Globally, water is the most important factor limiting crop production. It is important to develop crop varieties that can use the available water more efficiently so that crop production can be maintained, while leaving sufficient water for domestic and industrial users and the environment. Cheap phosphorus fertilisers are currently obtained by mining rock phosphate; this is predicted to become exhausted within 60 years. Thus crop varieties that use phosphorus more efficiently will be critical for food security, and for the sustainability of rural economies that depend on the purchase of phosphorus fertilizers for crop production. Manufacture of inorganic nitrogen fertilizers is a major source of carbon dioxide emissions, and price increases for nitrogen fertilizers will continue as energy prices climb. Breeding for increased nitrogen use efficiency therefore has an important role to play in reducing nitrogen inputs.

Approaches being taken in this research project:

We will use Brassica species as model field crops to identify genetic loci and genes that control resource use efficiency. Brassicas are suitable as they are grown with relatively high inputs of phosphorus and nitrogen, and the vegetable Brassicas do recieve supplementary irrigation in the UK, particularly in the case of Broccoli and on lighter soils. Their requirement for irrigation is likely to increase as water availability declines. Brassicas provide excellent model crops because of the available genetic resources and the close relationship to Arabidopsis thaliana, the model plant with the most comprehensive genetic resources.

We will identify natural variants within Brassica and Arabidopsis that have high water and nutrient use efficiencies, and then map and identify regions of the genome (including genes) that are associated with these traits. In the future, the knowledge of genes (or markers) associated with improved resource use efficiency will be transferred to other important crops (e.g potato and cereals), and used as molecular markers to facilitate the breeding of varieties with improved water and nutrient use efficiency.

This work delivers a number of benefits:

It is directly relevant to maintaining UK food security, a major policy priority for funding councils including Defra.
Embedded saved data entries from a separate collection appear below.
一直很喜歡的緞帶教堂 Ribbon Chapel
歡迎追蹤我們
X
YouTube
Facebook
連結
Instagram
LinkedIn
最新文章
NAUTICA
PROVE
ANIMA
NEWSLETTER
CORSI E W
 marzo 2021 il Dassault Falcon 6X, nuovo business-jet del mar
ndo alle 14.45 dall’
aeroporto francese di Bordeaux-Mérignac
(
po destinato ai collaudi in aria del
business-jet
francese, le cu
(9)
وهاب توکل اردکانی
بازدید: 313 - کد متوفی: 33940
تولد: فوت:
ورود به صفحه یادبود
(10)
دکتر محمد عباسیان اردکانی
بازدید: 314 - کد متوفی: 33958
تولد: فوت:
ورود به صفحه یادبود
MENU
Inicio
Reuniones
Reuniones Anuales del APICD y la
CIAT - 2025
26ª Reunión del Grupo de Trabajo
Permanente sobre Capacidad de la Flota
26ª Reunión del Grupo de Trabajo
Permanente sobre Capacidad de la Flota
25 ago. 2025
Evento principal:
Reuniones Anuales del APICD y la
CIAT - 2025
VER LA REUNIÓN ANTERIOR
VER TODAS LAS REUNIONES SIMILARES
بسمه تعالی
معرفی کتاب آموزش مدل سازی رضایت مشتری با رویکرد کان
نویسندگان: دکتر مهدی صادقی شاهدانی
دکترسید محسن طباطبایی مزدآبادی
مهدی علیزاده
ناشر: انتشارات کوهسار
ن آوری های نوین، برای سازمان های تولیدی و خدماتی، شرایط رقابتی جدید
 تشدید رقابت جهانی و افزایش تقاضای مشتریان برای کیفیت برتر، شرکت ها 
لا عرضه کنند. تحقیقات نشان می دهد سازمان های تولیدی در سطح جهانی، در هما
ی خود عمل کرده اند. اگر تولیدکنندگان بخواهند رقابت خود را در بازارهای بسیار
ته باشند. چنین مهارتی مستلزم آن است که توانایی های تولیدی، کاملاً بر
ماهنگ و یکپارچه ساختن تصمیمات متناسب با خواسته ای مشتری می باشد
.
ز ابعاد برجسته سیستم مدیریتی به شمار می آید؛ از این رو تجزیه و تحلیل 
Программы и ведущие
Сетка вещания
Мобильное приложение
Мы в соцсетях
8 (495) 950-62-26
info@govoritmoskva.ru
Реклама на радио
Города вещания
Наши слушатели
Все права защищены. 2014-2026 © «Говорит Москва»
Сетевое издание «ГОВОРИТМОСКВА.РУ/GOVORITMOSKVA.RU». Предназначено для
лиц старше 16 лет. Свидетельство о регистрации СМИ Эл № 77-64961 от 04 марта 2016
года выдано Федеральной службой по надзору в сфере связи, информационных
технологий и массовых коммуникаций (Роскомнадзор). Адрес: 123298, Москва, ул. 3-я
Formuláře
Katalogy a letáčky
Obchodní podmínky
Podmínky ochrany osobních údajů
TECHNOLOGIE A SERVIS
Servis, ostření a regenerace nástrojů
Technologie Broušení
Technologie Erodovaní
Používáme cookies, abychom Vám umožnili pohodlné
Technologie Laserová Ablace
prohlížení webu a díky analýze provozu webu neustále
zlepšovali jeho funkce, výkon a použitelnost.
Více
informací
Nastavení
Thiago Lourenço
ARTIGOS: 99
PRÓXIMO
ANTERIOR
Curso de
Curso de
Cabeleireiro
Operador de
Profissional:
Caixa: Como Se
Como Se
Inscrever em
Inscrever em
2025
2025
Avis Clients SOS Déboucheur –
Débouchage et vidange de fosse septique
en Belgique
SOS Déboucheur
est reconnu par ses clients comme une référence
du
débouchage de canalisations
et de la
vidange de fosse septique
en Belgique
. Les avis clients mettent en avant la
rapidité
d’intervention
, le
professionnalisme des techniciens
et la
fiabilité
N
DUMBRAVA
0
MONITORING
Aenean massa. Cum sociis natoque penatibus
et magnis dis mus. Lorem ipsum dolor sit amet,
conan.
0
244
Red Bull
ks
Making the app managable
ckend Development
In addition, abstraction of water for irrigation, and diffuse pollution from fertilisers, particularly nitrogen and phosphorus, can have negative impacts on adjacent ecosystems. Breeding crop varieties that require less water and fertiliser can form part of an effective mitigation strategy for reducing diffuse agricultural pollution, and maintaining biodiversity in aquatic ecosystems. Our work thus addresses the objectives set out in the EU Water Framework Directive.